● **Provided text**
__________________________________________________

In February 1992, Huffman died of a heart attack brought on by colon cancer, pancreatitis, and alcoholism. In November 1992, Haskett was severely physically abused by another roommate, Tony Newton, and made to leave his home; "Sausage" and "D" obtained a police interview with Haskett and posted it to their website. Haskett died in 1996 of liver problems due to alcoholism.

==Reception==

The first Shut Up, Little Man! compact disc was released in early 1993. A number of other volumes were issued later. The recordings quickly gained a cult following, and were adapted into comic books, zines, a theatrical production and the 2001 independent film Shut Yer Dirty Little Mouth!, starring Gill Gayle and Glenn Shadix as Ray and Peter, respectively.

The recordings found fame far beyond San Francisco. Lee reports that:
I went to see (New York City-based) John Zorn, one of my favorite jazz composers, performing with his experimental game-playing ensemble, Cobra. The keyboard player had sampled Shut Up Little Man, and thus, throughout the evening—amidst the saxophone squawks and grinding guitar breaks—there would be sampled little blasts of: “Shut your fuckin' mouth!” or “I want to kill!”

__________________________________________________

[Collected data entries]
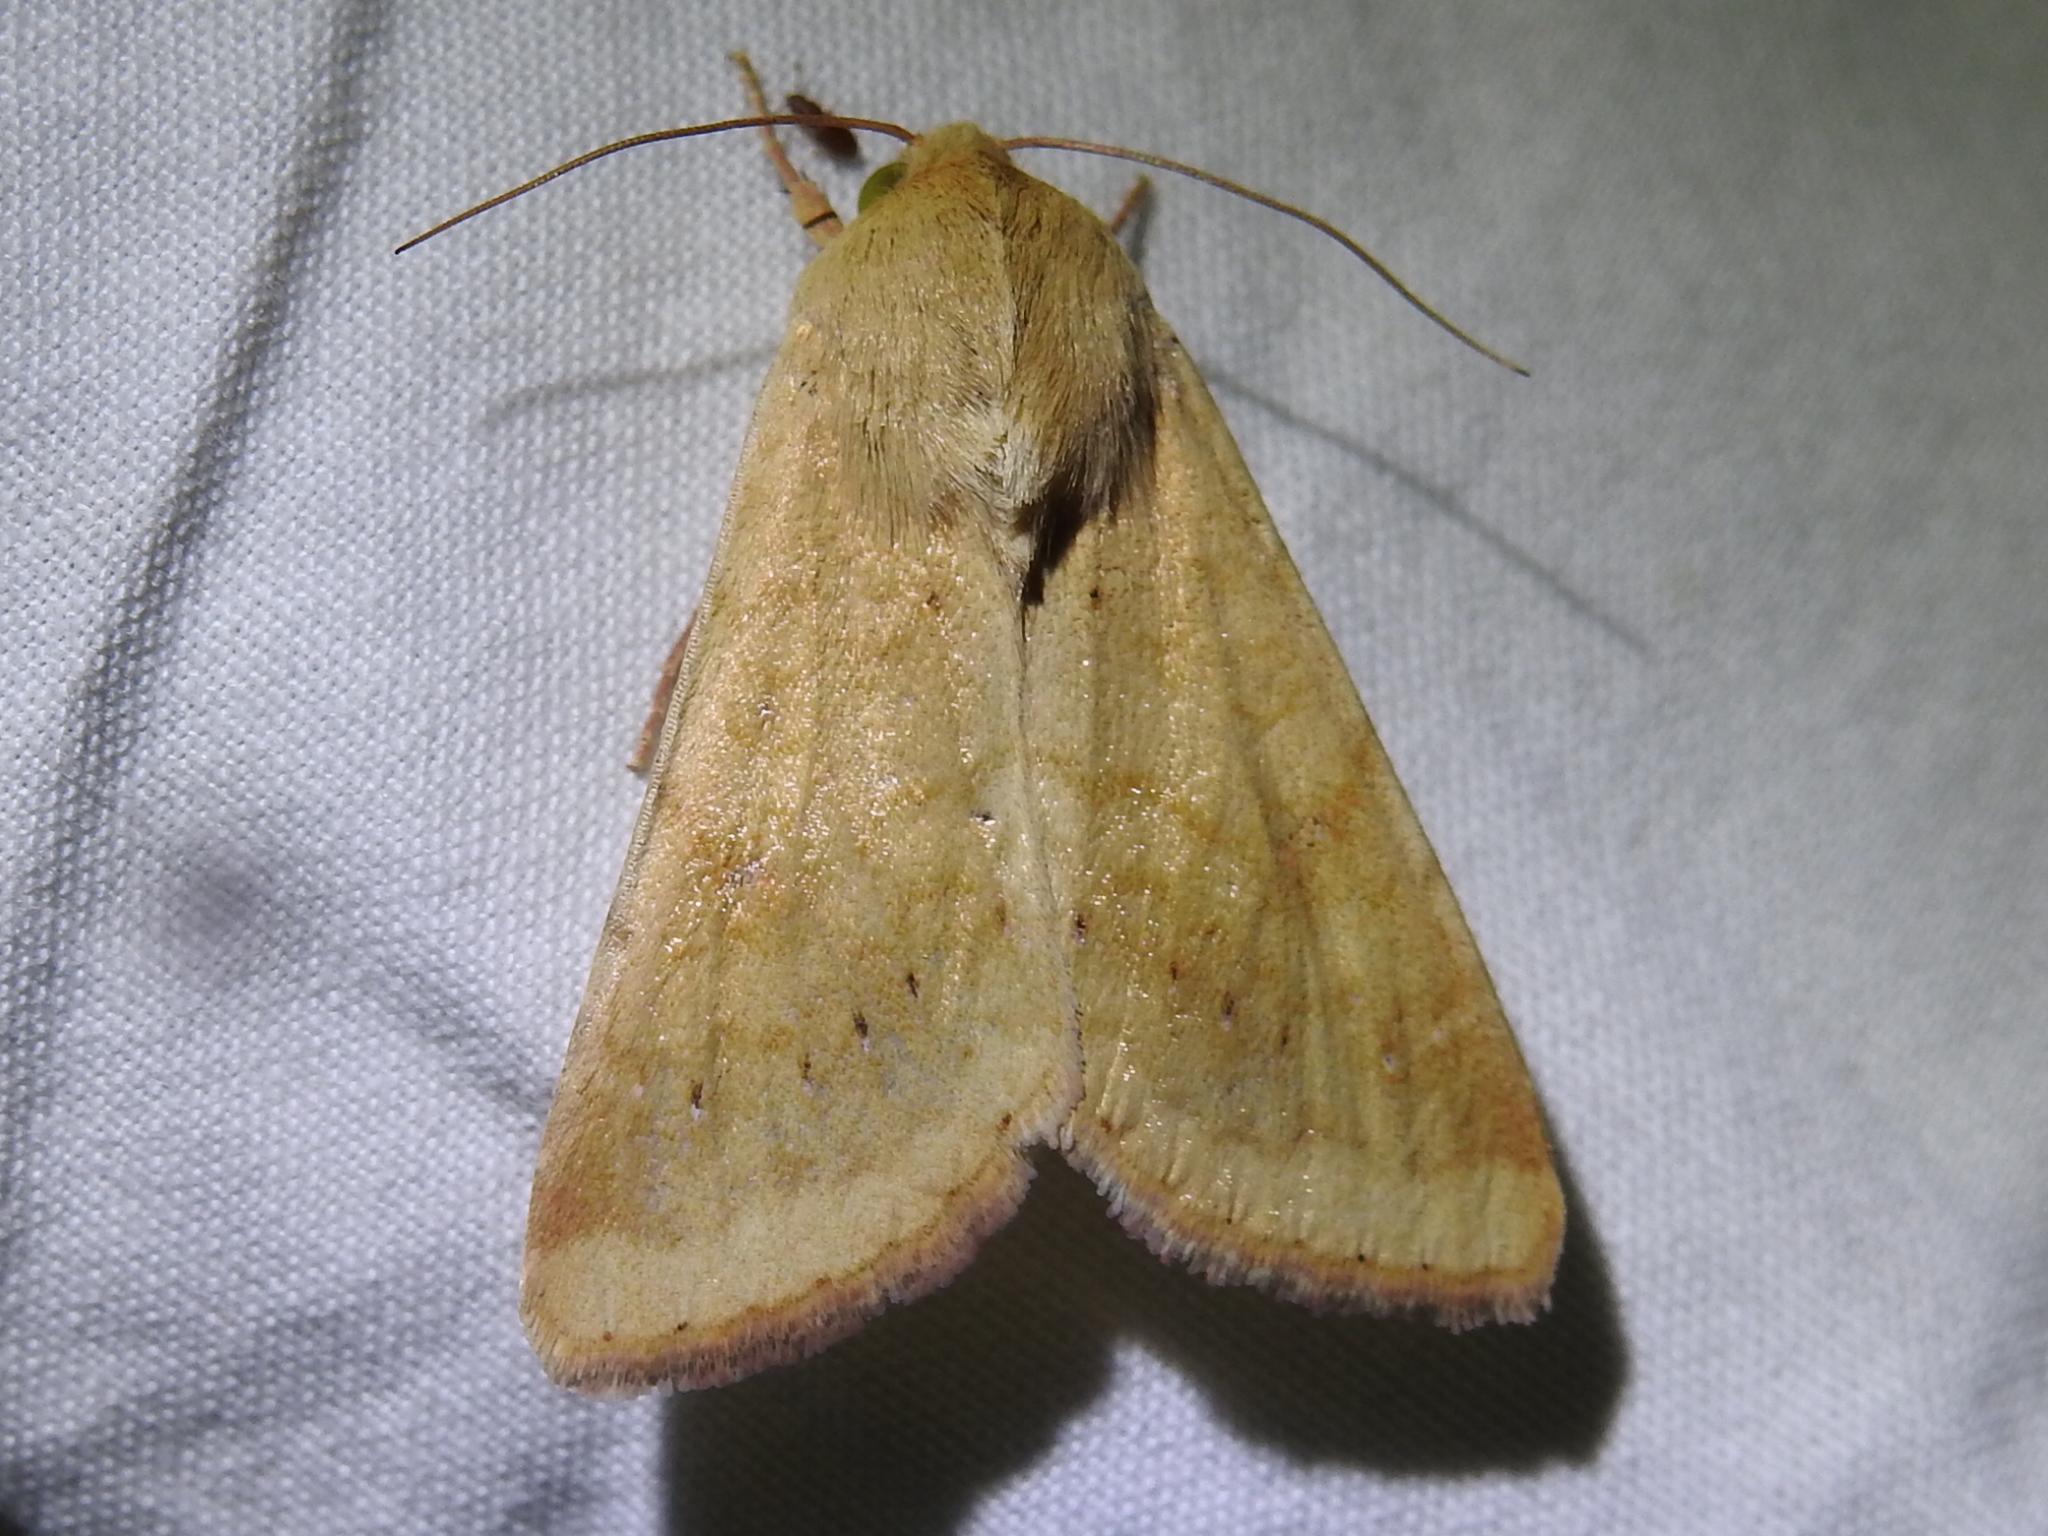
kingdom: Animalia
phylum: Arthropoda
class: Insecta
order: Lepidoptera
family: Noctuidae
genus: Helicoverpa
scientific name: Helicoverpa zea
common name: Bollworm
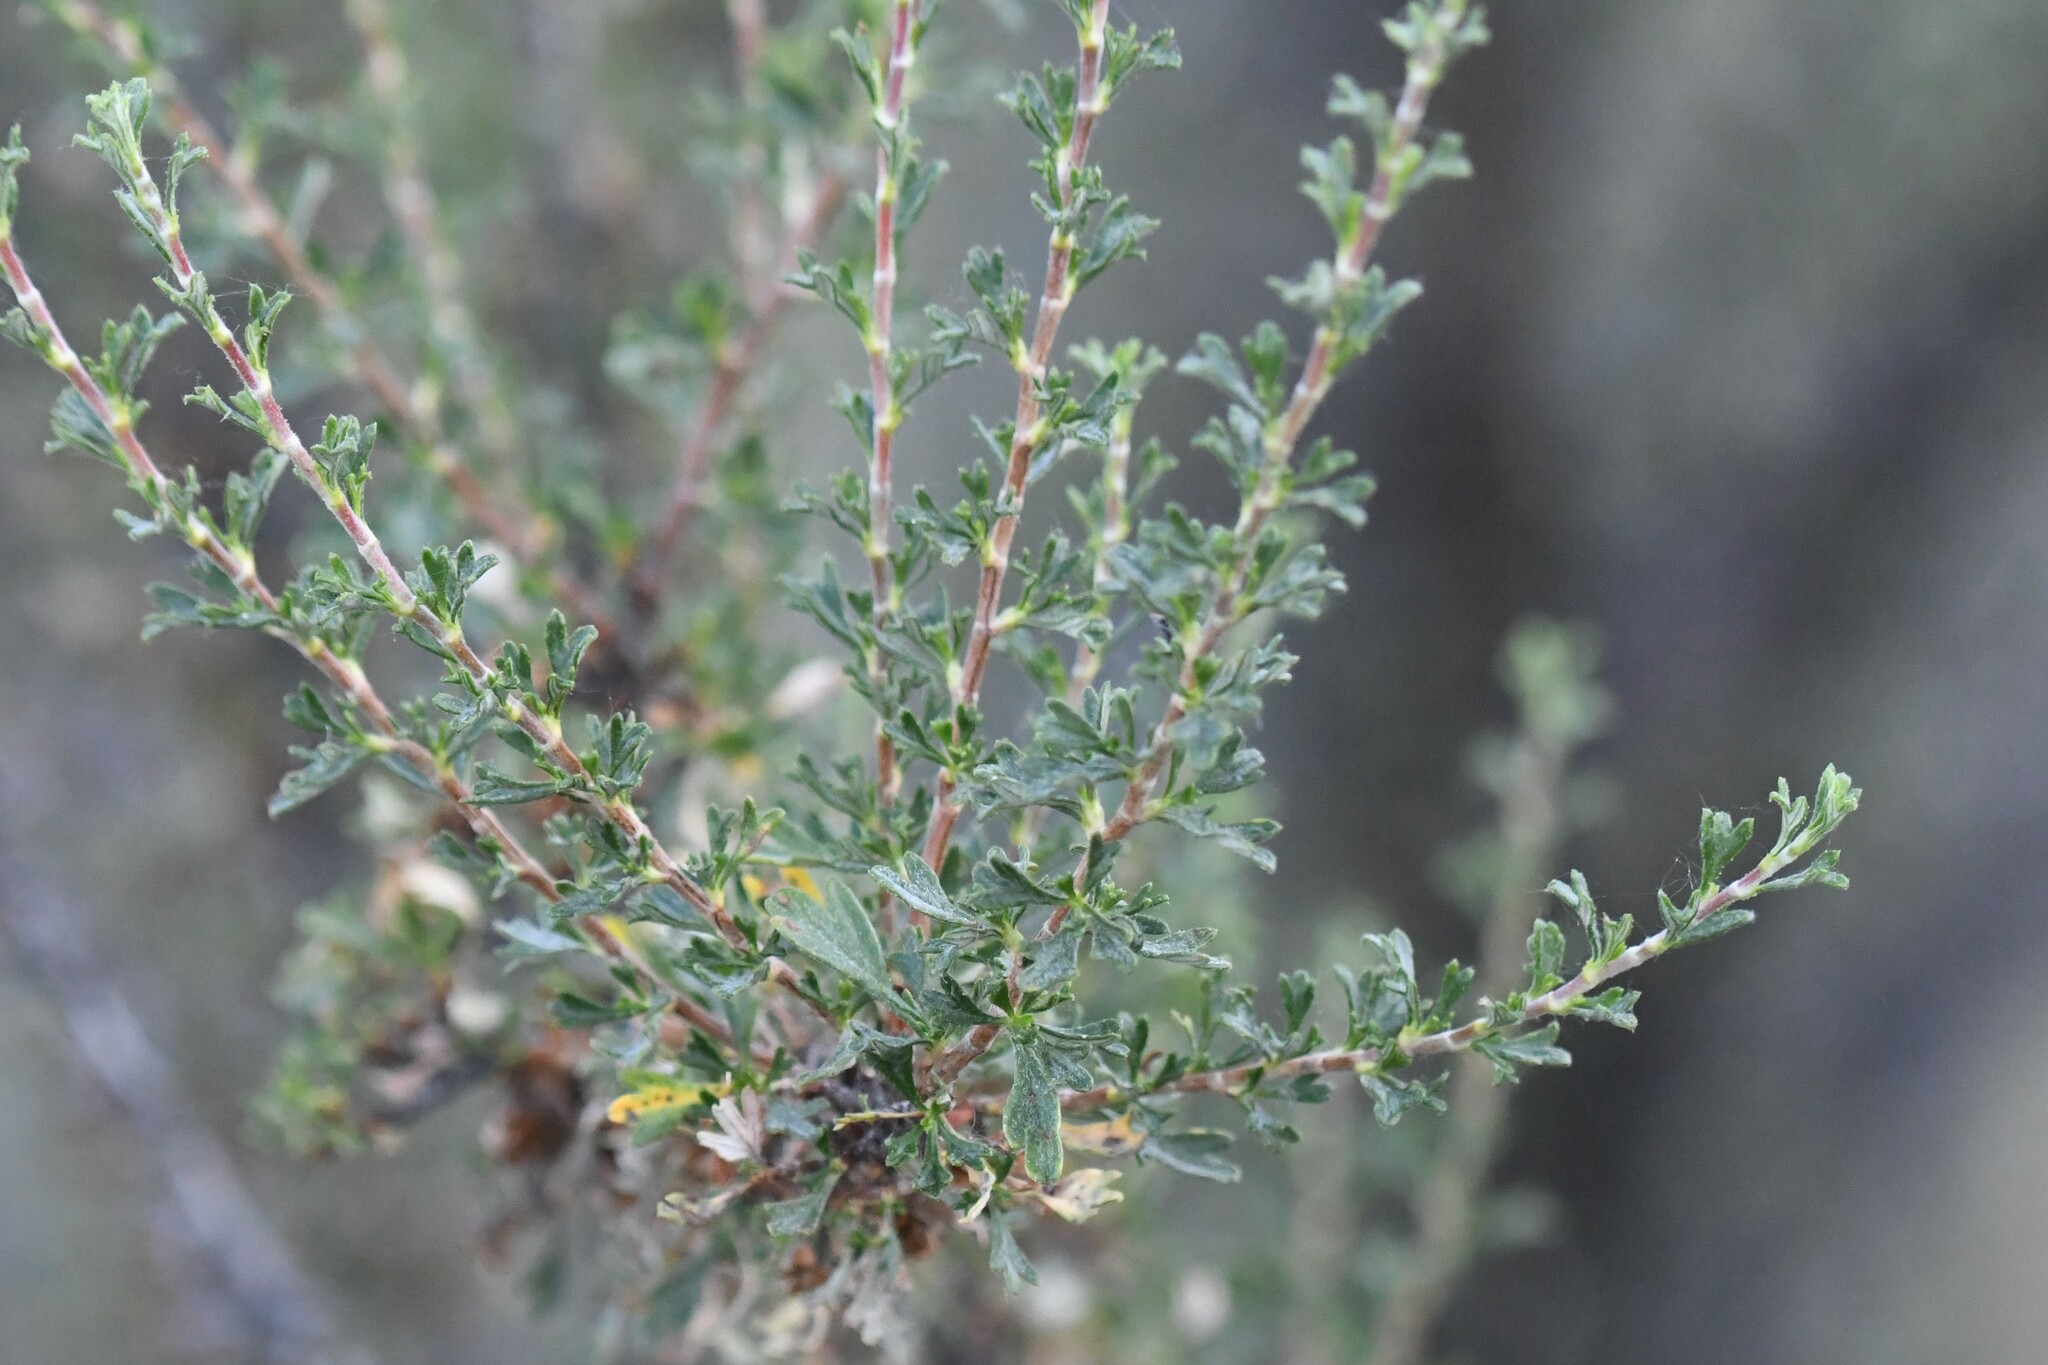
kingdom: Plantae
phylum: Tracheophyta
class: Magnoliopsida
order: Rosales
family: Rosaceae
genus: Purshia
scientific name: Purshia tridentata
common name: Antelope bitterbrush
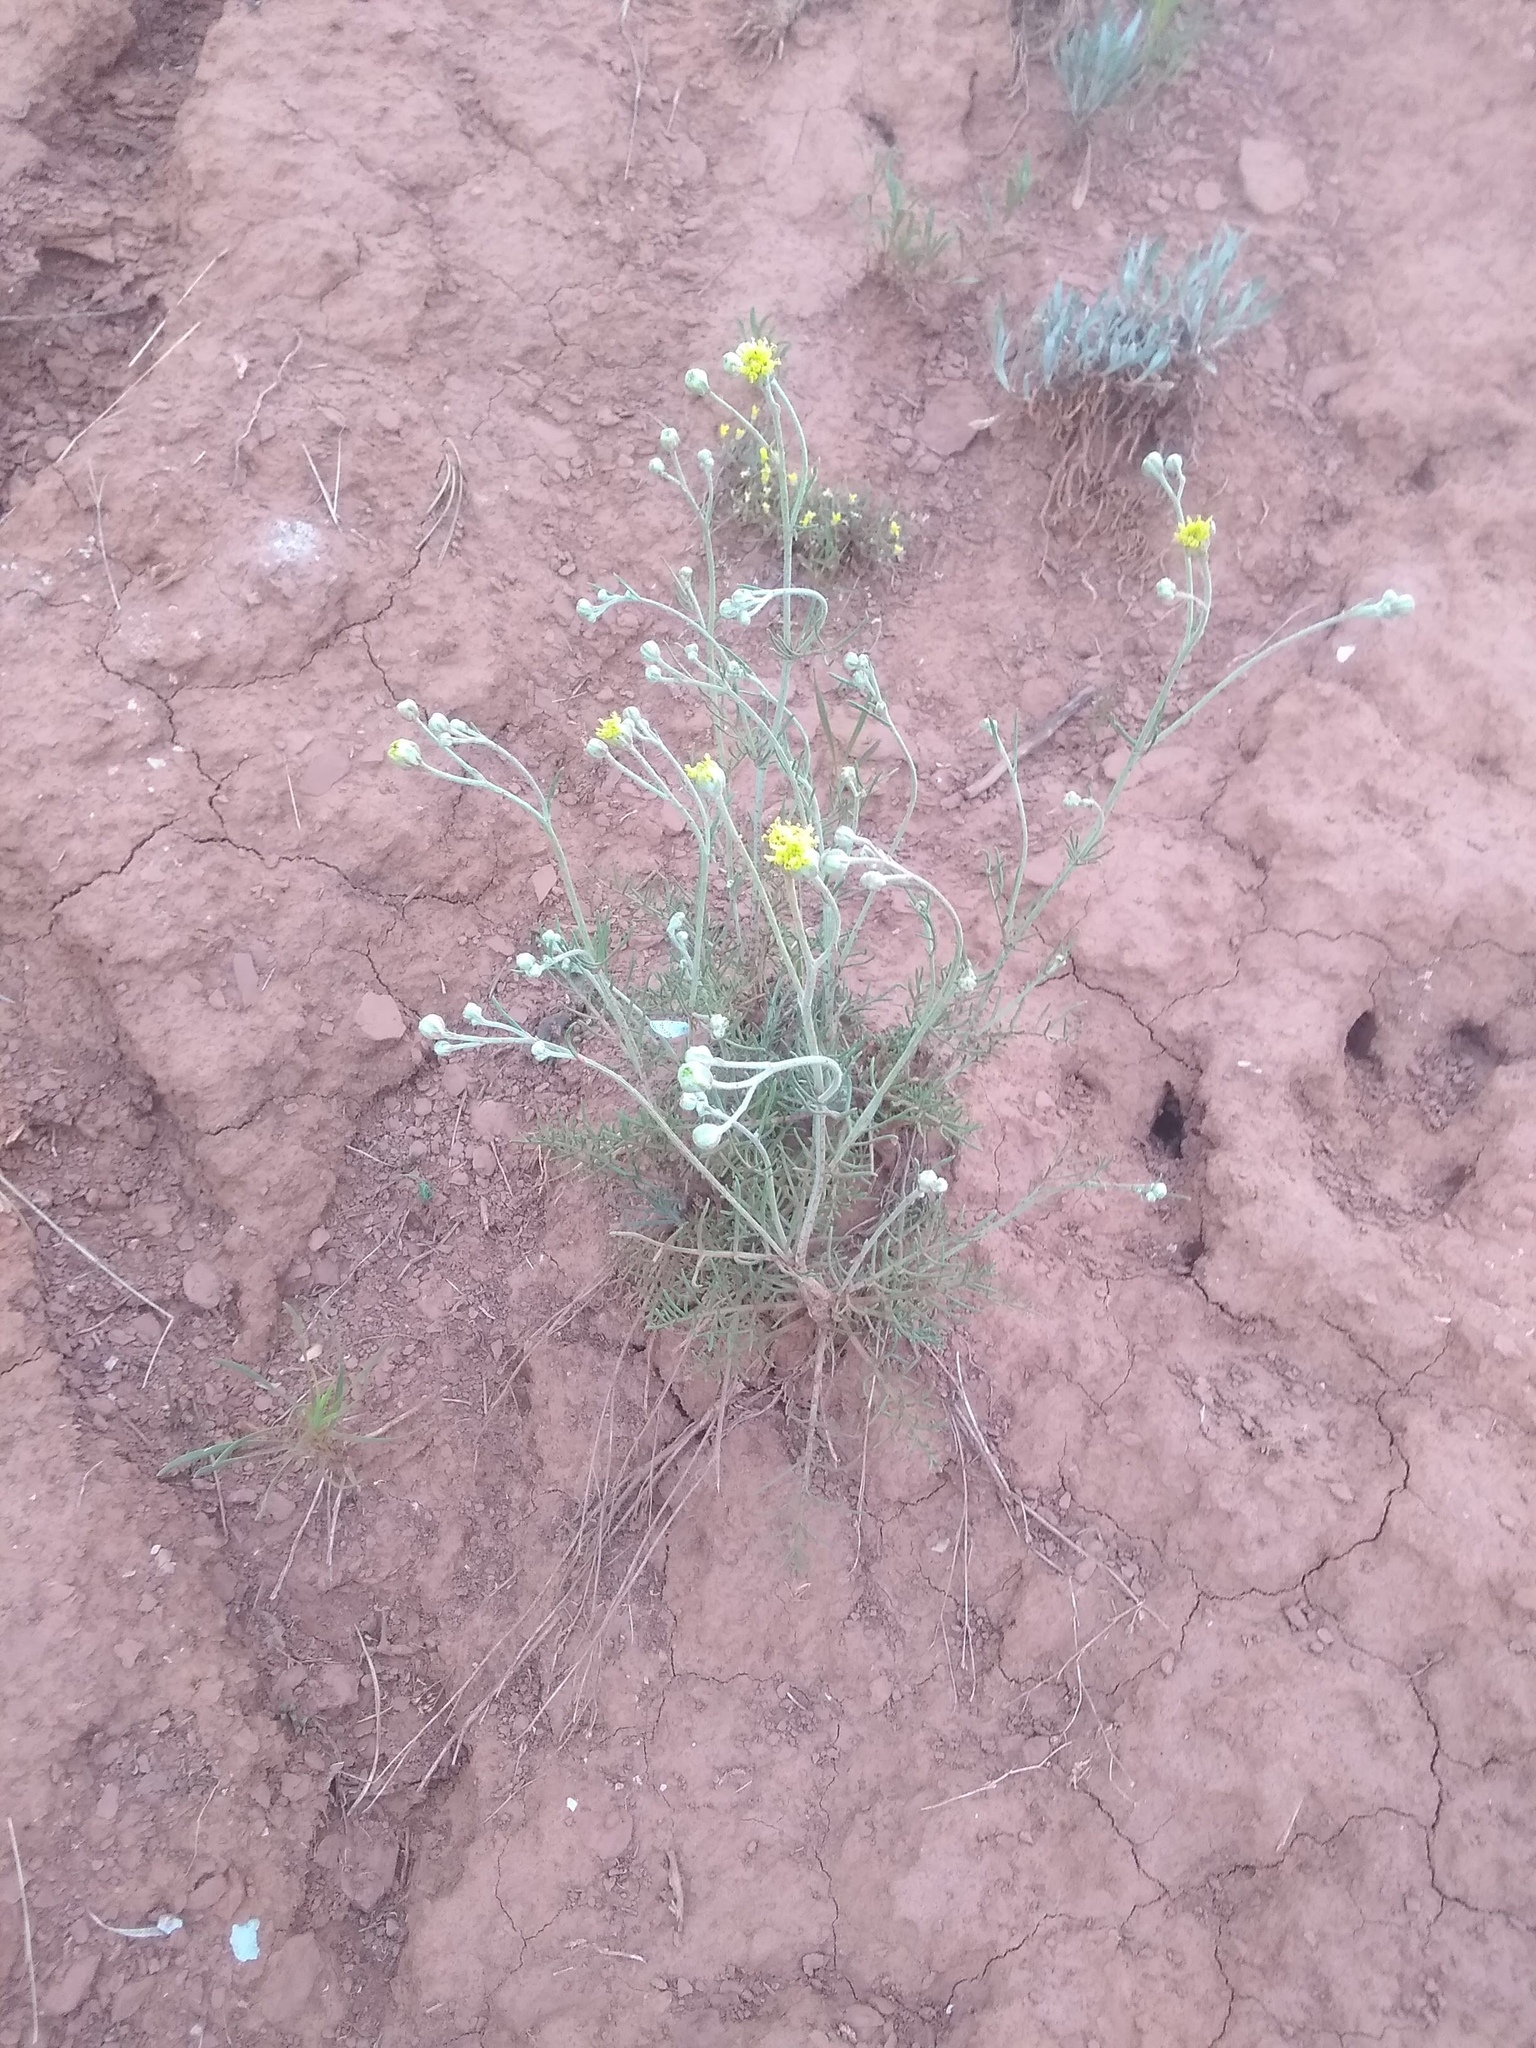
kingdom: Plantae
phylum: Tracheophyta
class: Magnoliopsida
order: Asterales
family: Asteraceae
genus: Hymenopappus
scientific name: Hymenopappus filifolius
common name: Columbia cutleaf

__________________________________________________

● **Set of tasks**
1. Do the following statements agree with the Shut Up, Little Man! text? Answer yes or no for each and quote the deciding words. (a) Huffman died in February 1992 of a heart attack. (b) The first Shut Up, Little Man! compact disc came out in late 1993. (c) In the 2001 film, Glenn Shadix played Ray.
2. Please print everything in the Shut Up, Little Man! text from "In February 1992, Huffman" down to "and Peter, respectively.".

● **Results of the tasks**
1.
(a) Yes: "In February 1992, Huffman died of a heart attack"
(b) No: "The first Shut Up, Little Man! compact disc was released in early 1993."
(c) No: "starring Gill Gayle and Glenn Shadix as Ray and Peter, respectively"

2.
In February 1992, Huffman died of a heart attack brought on by colon cancer, pancreatitis, and alcoholism. In November 1992, Haskett was severely physically abused by another roommate, Tony Newton, and made to leave his home; "Sausage" and "D" obtained a police interview with Haskett and posted it to their website. Haskett died in 1996 of liver problems due to alcoholism.

==Reception==

The first Shut Up, Little Man! compact disc was released in early 1993. A number of other volumes were issued later. The recordings quickly gained a cult following, and were adapted into comic books, zines, a theatrical production and the 2001 independent film Shut Yer Dirty Little Mouth!, starring Gill Gayle and Glenn Shadix as Ray and Peter, respectively.